_EXERCISE GOAL_.
Extract each line holding the word "networks" from the entries.

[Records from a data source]
--

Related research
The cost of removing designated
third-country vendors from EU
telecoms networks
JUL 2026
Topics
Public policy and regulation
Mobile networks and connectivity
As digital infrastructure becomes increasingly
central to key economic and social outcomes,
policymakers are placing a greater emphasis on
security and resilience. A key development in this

--

_EXPECTED ANSWER_.
telecoms networks
Mobile networks and connectivity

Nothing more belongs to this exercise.